Tuesday, January 18, 2011

J-Pop Groups/Idols (Gillian)

To be completely honest, this is one topic that I personally do not hold much interest in. Having what I consider to be a relatively broad, if lazy, taste in music, I do like the odd famous J-Pop song. But as a musical genre I find the variety in J-Pop to be quite lacking. But for me to say that J-Pop is not cool would be ridiculous. Like boy bands in the 90s and winners of The X Factor in various countries in modern times, J-Pop is a sensation that sweeps the nation, causing men and women alike to swoon before its mighty feet.

So what is J-Pop? some of you foreigners out there may be asking. I would say that the definition of it varies from person to person (like a westerner trying to determine what sort of music fits into the “rock” genre). In layman’s terms, J-Pop is any mainstream music, sung by Japanese artists in Japanese (mostly - you get some generally ungrammatical English phrases cropping up in this music as well), that gains significant grounding on the Japanese music charts. Occasionally bands from a more unusual genre (Death Metal, for instance) will make their way onto these charts, but for the most part the charts consist of romantic love ballads, colourful bubbly choruses of pepped up genki-ness and the occasional rocking techno dance tune, sung by young men and women possessing astonishing beauty and a fantastic sense of fashion, if not necessarily anything resembling musicality.
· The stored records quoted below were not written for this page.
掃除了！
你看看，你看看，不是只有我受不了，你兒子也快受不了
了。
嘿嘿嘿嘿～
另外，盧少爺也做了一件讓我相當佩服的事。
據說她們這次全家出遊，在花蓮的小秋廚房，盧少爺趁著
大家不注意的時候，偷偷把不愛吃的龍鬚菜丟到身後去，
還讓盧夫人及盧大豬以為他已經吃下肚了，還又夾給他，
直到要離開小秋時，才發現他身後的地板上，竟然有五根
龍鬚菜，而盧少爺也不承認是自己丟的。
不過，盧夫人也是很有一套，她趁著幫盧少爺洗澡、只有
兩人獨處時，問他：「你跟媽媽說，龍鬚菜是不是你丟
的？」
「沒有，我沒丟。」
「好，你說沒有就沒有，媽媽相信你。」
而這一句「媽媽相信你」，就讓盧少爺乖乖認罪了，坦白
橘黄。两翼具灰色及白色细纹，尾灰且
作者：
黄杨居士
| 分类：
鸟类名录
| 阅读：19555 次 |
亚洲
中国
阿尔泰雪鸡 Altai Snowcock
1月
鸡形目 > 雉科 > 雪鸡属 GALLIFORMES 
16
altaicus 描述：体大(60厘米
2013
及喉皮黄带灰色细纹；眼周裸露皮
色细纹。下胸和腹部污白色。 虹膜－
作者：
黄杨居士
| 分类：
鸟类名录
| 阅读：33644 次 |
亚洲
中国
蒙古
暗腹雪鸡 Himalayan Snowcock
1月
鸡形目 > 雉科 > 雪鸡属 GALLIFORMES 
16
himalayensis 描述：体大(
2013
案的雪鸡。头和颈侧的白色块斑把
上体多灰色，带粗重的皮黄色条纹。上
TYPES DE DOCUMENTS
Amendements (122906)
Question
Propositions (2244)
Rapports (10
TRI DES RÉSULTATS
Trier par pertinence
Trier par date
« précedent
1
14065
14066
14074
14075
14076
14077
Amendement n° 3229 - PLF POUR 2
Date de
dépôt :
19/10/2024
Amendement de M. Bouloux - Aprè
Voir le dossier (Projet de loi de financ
Two of the biggest female artists currently in J-Pop, Ayumi Hamasaki (top) and Hikaru Utada (bottom).


It is harsh, perhaps, to say that J-Pop groups and idols have no musical talent. Perhaps I should clarify, and say that musical talent in J-Pop, rather than being non-existent, is irrelevant. I would say that is a fair statement to make. This leads me to believe that J-Pop is not so much about the music itself as it is about the image. And what an image it is.



Two of the more well-known J-Pop boy bands, KAT-TUN (top) and Arashi (bottom).


J-Pop groups and idols show up everywhere in Japan. Wherever you go, you are bound to see advertising billboards with some well-known J-Pop idol posing seductively and using the product in question, or posters on walls promoting a J-Pop group’s latest album, featuring the members of the group sitting would-be-casually in a room somewhere, all unsure as to why their clothes match each others’ so well. In the really central parts of major cities, those enormous TV billboards frequently show the latest J-Pop music videos, causing hundreds of adoring fans to stop and stare, transfixed, at the screen until the video is over. And of course, J-Pop stars show up on Japanese TV shows and in Japanese magazines all the time.



SMAP are one of the longest-running J-Pop groups around today. The upper picture is the cover from their first album, SMAP 001, released in 1992. The lower picture is them in 2010.


I am therefore left to conclude that the main purpose of any famous J-Pop group or idol is to look beautiful in public. And they manage this incredibly well (although, I must admit that the number of male J-Pop idols that look more like women a lot of the time is somewhat disturbing). The ability to dance appears to be quite essential, as no music video is complete without a smoking hot dance routine. And to be fair, a lot of them are great dancers. But what is dancing if not making oneself look good through movement? A lot of them also put their acting shoes on and act in dorama (more on that in my dorama article). You do occasionally get an unusual gem of a good actor amongst the J-Pop crowd (Kazuya Kamenashi and Jun Matsumoto, of KAT-TUN and Arashi respectively, have both delivered award-winning performances in dorama), but to be honest actual acting ability is, like musicality, irrelevant. They just need to look pretty.


And now to please any men reading this article… this group, known as AKB48, is more focused on theatre than on music. As its name suggests, AKB48 is made up of 48 members, or 16 members from each of the three “schools”. The group apparently holds a world record for most members in a single pop group. They are immensely popular in Japan.


I think that what makes J-Pop so popular has to do with how easy it is to become a fan. If you think about TV series’ like Glee, or book franchises like Harry Potter and Twilight, and how easy it is to immerse yourself in the world of the fans, with all of the websites and videos and merchandise available, J-Pop is very much like that. Not only do you have their albums and their music videos, but you have the clothes and the concert programs and the magazines and the knick-knacks with their pictures on them, sold in stores that specialise in J-Pop merchandise.


Even though I am not the biggest fan of J-Pop (and that is probably because the old woman in me likes to believe that music groups should be about music), I have to admit that it is fun discussing the J-Pop idols that you like and collecting the merchandise and watching the TV shows they appear in. Evidently a lot of Japanese people agree with me. Liking a well-known J-Pop group or idol will give you street credit among the Japanese, and there is no doubt that J-Pop is considered one of the coolest things about Japan.